■ **Problem**
The lines to return are those below that contain the word "CROSS".
──────── Recorded information
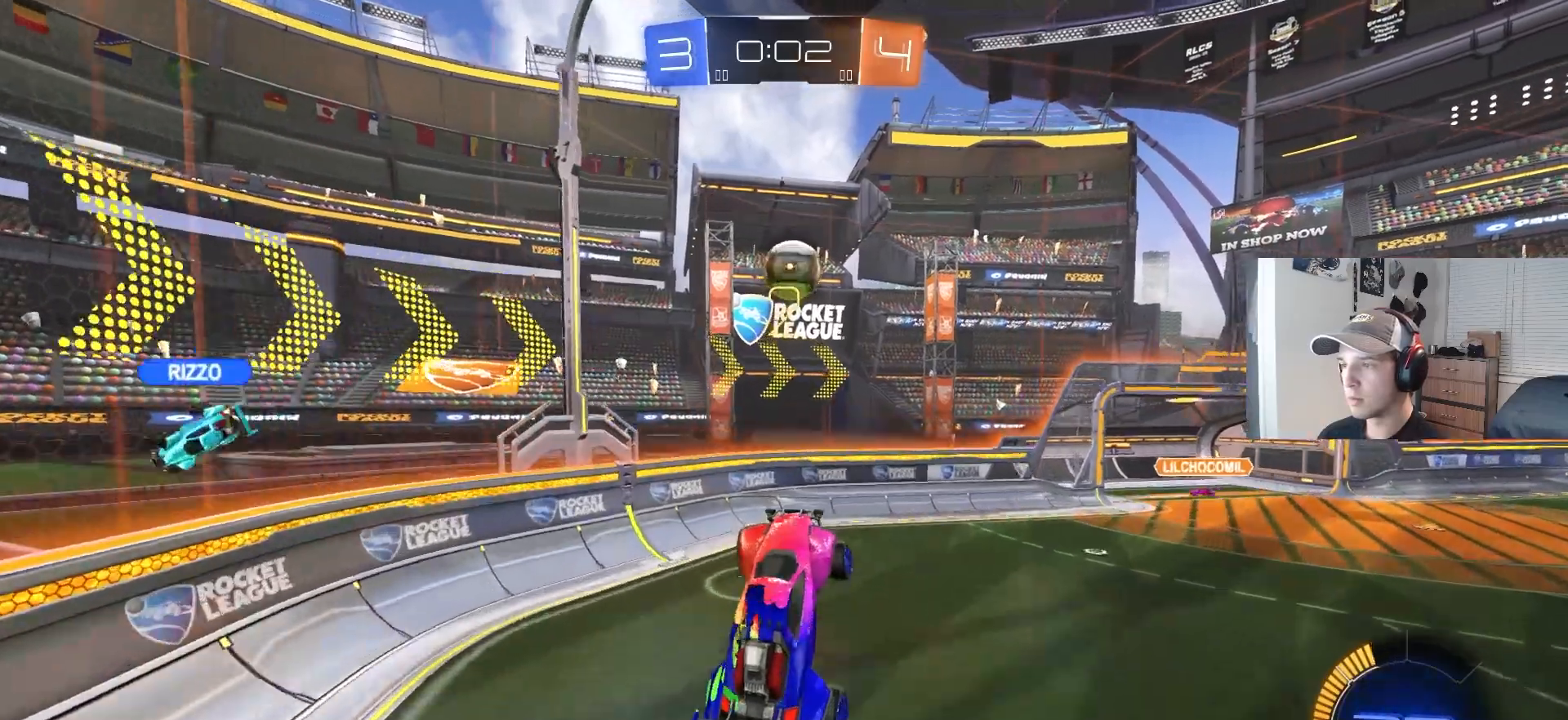
Gameplay with a controller (PlayStation layout); each line is a JSON object with the inputs held at the frame after it. "events" lists button and stick changes between this image and that frame as [ms after this image, input, new state], when the widget could be followed in between. Not read: R3.
{"buttons": ["CIRCLE", "R2"], "left_stick": "up-right", "right_stick": "center", "events": [[67, "left_stick", "center"], [100, "CIRCLE", "down"], [217, "left_stick", "up"], [467, "left_stick", "up-right"]]}
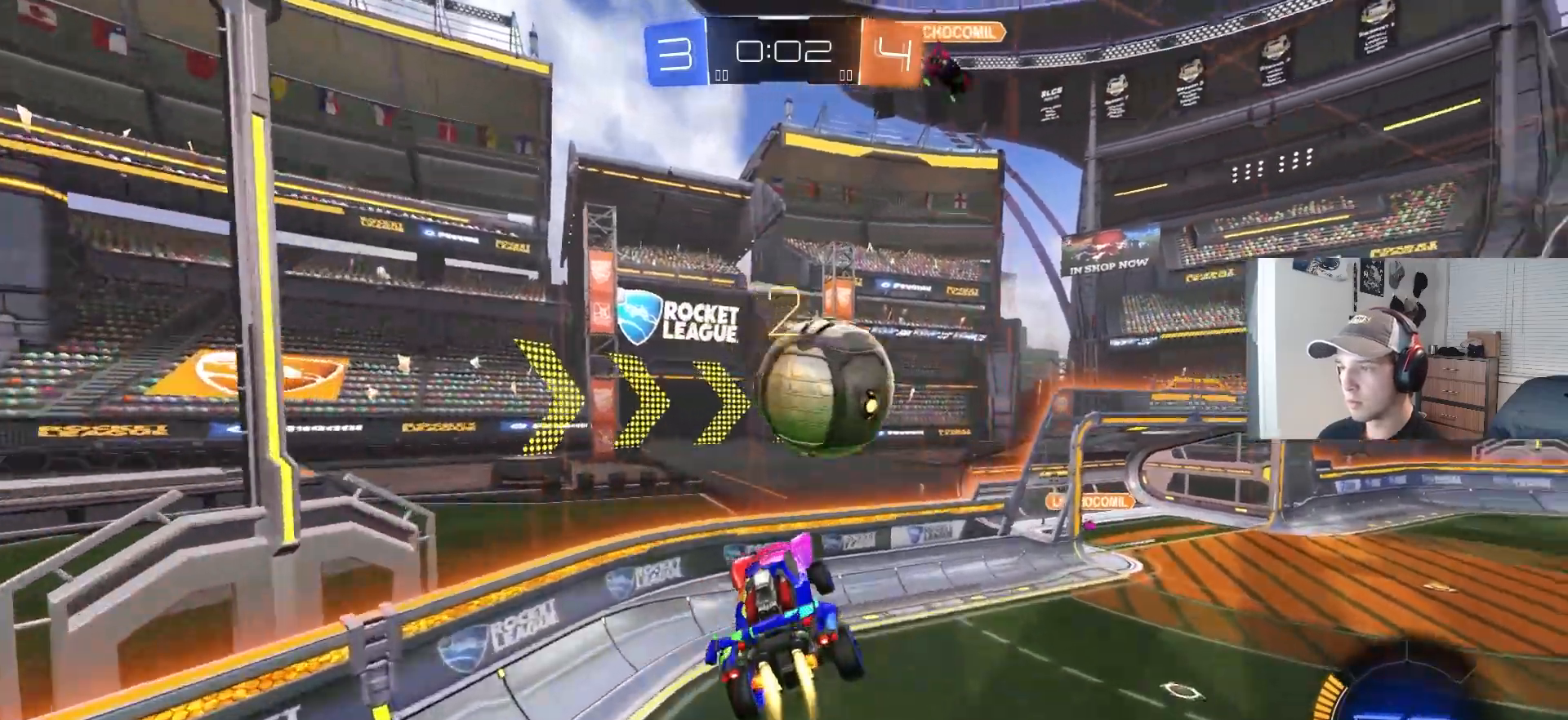
{"buttons": ["CIRCLE", "L1", "R2", "L3"], "left_stick": "down-left", "right_stick": "center", "events": [[33, "CROSS", "down"], [50, "L3", "down"], [50, "R1", "down"], [133, "left_stick", "down"], [300, "CROSS", "up"], [417, "R1", "up"], [483, "L1", "down"], [483, "left_stick", "down-left"]]}
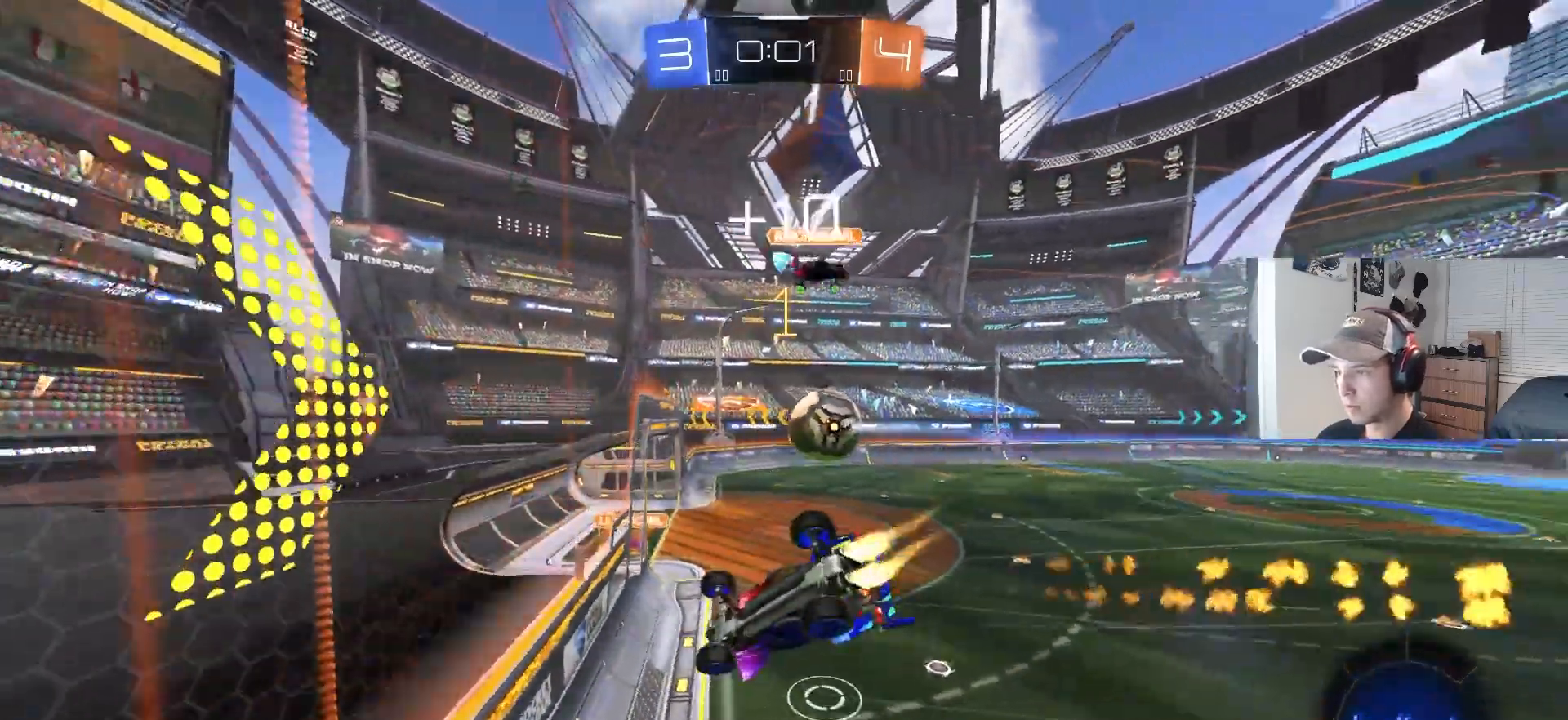
{"buttons": ["CROSS", "L1", "R2"], "left_stick": "down-left", "right_stick": "center", "events": [[183, "CIRCLE", "up"], [200, "L3", "up"], [400, "CROSS", "down"]]}
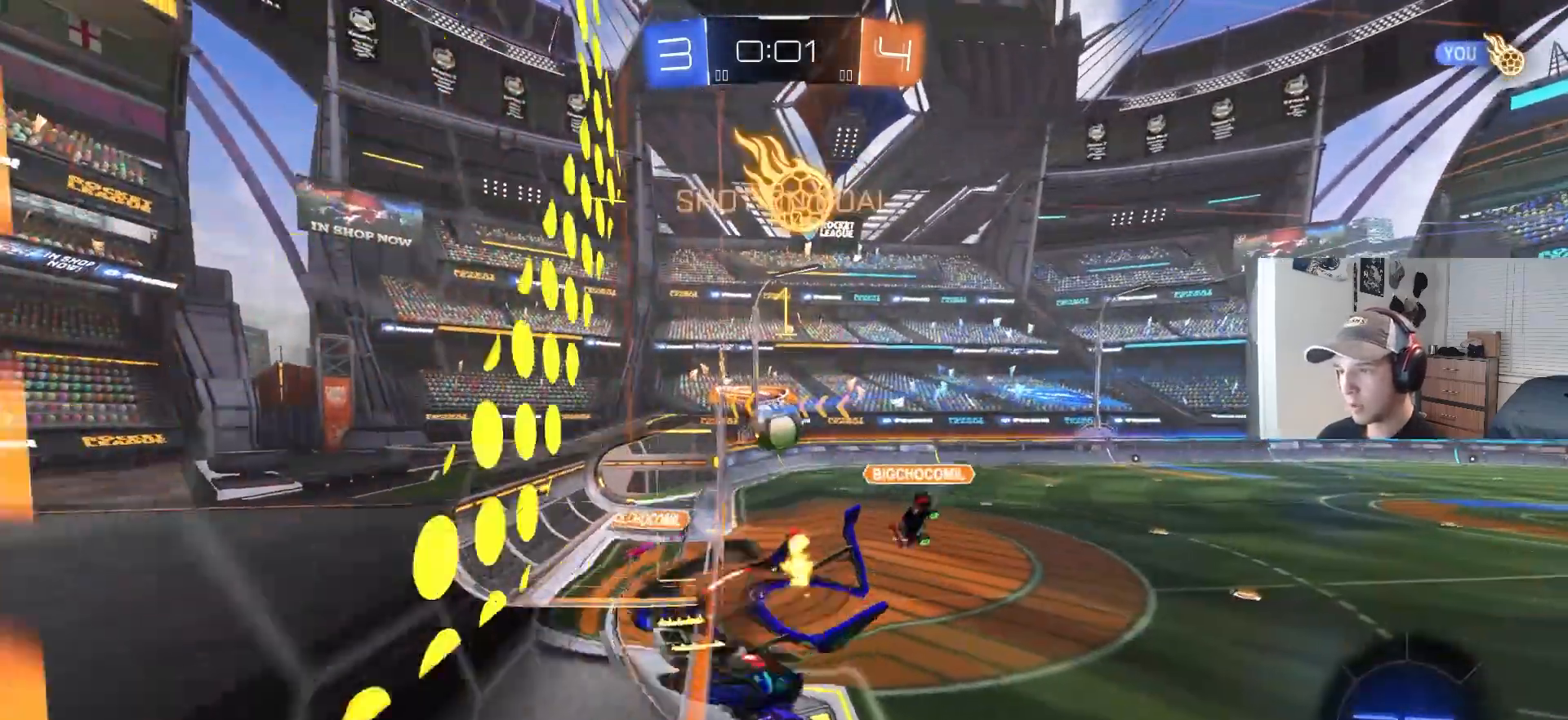
{"buttons": ["CIRCLE", "R2"], "left_stick": "down", "right_stick": "center", "events": [[33, "left_stick", "down"], [67, "CIRCLE", "down"], [133, "CROSS", "up"], [167, "L1", "up"], [183, "left_stick", "down-right"], [400, "left_stick", "down"]]}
────────────────
■ **Exercise solution**
{"buttons": ["CIRCLE", "L1", "R2", "L3"], "left_stick": "down-left", "right_stick": "center", "events": [[33, "CROSS", "down"], [50, "L3", "down"], [50, "R1", "down"], [133, "left_stick", "down"], [300, "CROSS", "up"], [417, "R1", "up"], [483, "L1", "down"], [483, "left_stick", "down-left"]]}
{"buttons": ["CROSS", "L1", "R2"], "left_stick": "down-left", "right_stick": "center", "events": [[183, "CIRCLE", "up"], [200, "L3", "up"], [400, "CROSS", "down"]]}
{"buttons": ["CIRCLE", "R2"], "left_stick": "down", "right_stick": "center", "events": [[33, "left_stick", "down"], [67, "CIRCLE", "down"], [133, "CROSS", "up"], [167, "L1", "up"], [183, "left_stick", "down-right"], [400, "left_stick", "down"]]}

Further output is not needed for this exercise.